An expert made a determination that DPL pay EEL the sum of £1.7 million in respect of the costs of remedying works. DPL said that the dispute referred was not a dispute permitted to be referred to expert determination and that EEL had not served its notice of intention to refer the dispute in accordance with the contract. Mr Justice Stuart-Smith noted that resort to expert determination was only available where the Contract provided for the dispute to be referred to an expert. The process of referral to an expert was commenced by a party serving notice on the other “of its intention to refer the dispute” either to the CIArb or such other expert as may be agreed. Notice must be given of “intention to refer” and notice must be given of the party’s intention to refer “the dispute” to the expert.  The dispute identified in the Notice as the dispute intended to be referred and the dispute which the expert is entitled and required to decide are therefore one and the same. The parties only had five working days to make their submissions to the expert who was to provide a decision within seven working days.

Taking the Notice first, EEL submitted that its letter of 25 February 2020 and email of 4 March 2020 should be read together as constituting an adequate notice of intention to refer. The Judge was not troubled by the failure to state in those documents that they were intended to be a Notice of Intention to Refer: “it is much more important to look at the substance than the form.

Reading the two documents together, the Judge did not “characterise” them as being a mere threat. The email of 4 March 2020 indicated a settled intention to refer, albeit that it would not be necessary to do so if DPL were to pay the sum claimed or agree to adjudication. However, the Judge was troubled by what he termed the “confusion” that permeated the documents about the nature of the dispute that was being referred.
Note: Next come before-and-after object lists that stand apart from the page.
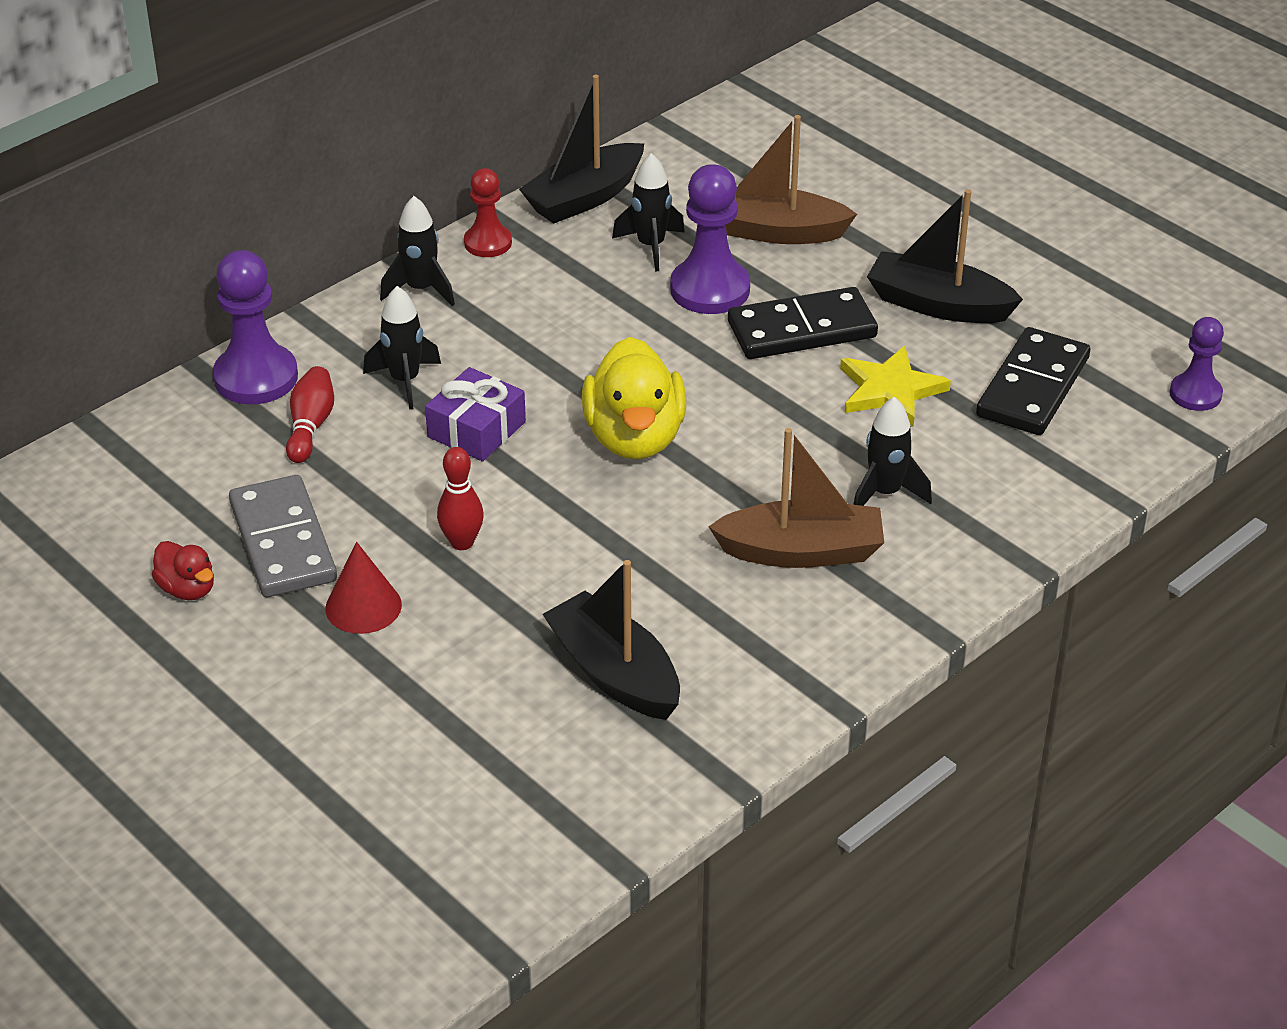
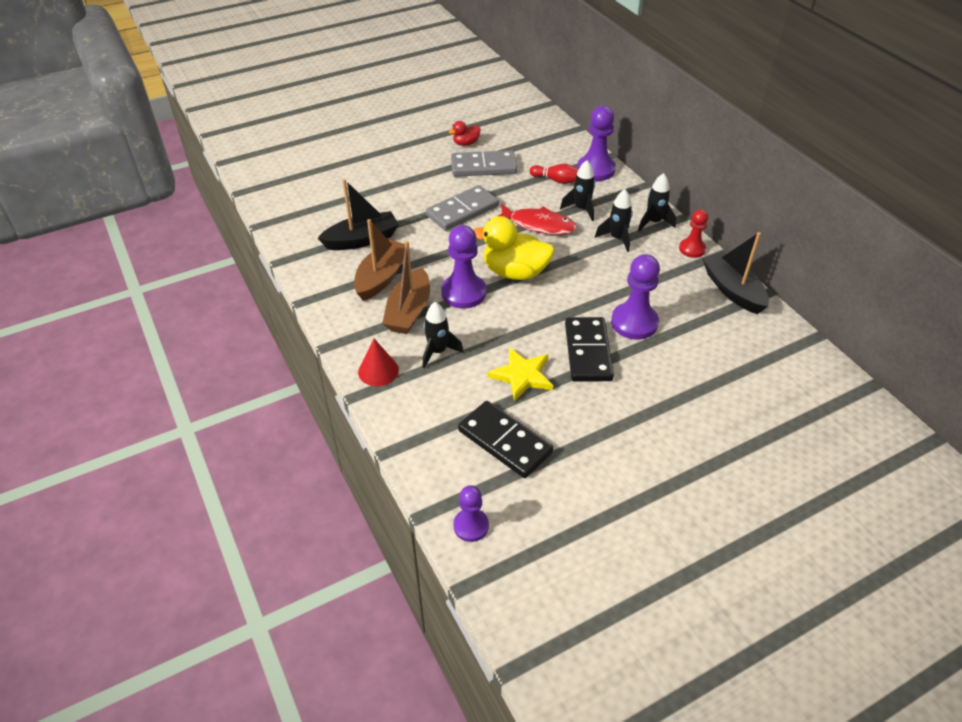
camera: 105 degrees right, 5 degrees up
(363, 606) = (435, 182): red cone -> red cone (378, 371)
(462, 542) = (462, 211): red bowling pin -> grey domino
(476, 429) = (538, 225): purple gift -> red fish
(651, 246) = (680, 307): black rocket -> black rocket (617, 238)
(720, 492) = (463, 293): none -> purple pawn
(774, 231) = (689, 362): brown boat -> brown boat (381, 277)
(938, 304) = (598, 419): black boat -> none

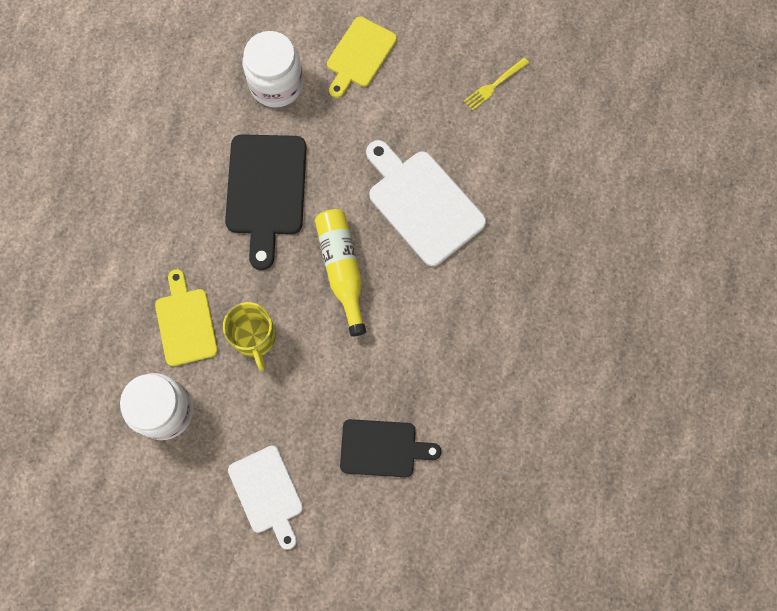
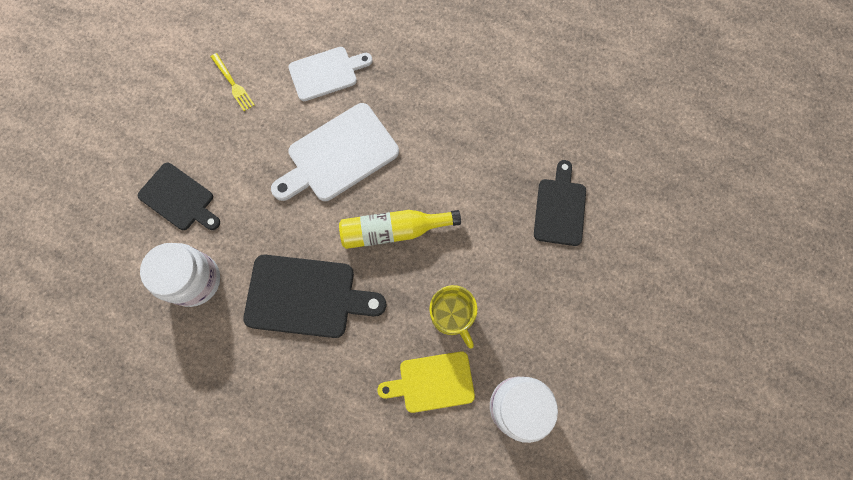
camera: 85 degrees left, 0 degrees up
(254, 337) = (452, 315): yellow mug -> yellow mug turned 75 degrees clockwise
(267, 493) = (597, 311): white cutting board -> white cutting board (326, 73)
(359, 55) = (179, 198): yellow cutting board -> black cutting board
Mr Stuart-Smith said:

“Viewed objectively, it cannot be concluded that the composite notice was sufficiently clear and unambiguous to leave a reasonable recipient in no reasonable doubt that it was intended to be a claim for adjustment of the Contract Price pursuant to the operative provisions of clauses 13.7(b) and 13.8 ...  The purported notice was therefore inadequate and invalid.”

This mattered because of the first objection to the expert determination. Was the dispute referred by EEL and decided by the expert one which the Contract permitted to be resolved by expert determination? The Judge thought not. The Contract provided that where the contractor failed to remedy a defect, under clause 13.7(a) EEL could arrange for the work to be carried out and claim the cost of this remedial work from DPL as a debt. Or, under clause 13.7(b) EEL could determine and agree a reasonable deduction in the Contract Price. Clause 13.8 stated that where the amount of reimbursement pursuant to clause 13.7(b) could be agreed then it should be resolved in accordance with clause 36 (i.e. expert determination). However, EEL had advanced a claim for the cost of repairs and not, as required by clauses 13.7(b) and 13.8, a claim for an adjustment of the Contract Price in relation to which the notional cost of repairs was supporting evidence. EEL’s submissions were confusing and failed to identify the true basis for a claim under clause 13.7(b).

Accordingly, the Expert did not have jurisdiction and the Expert’s Determination was null, void and not binding.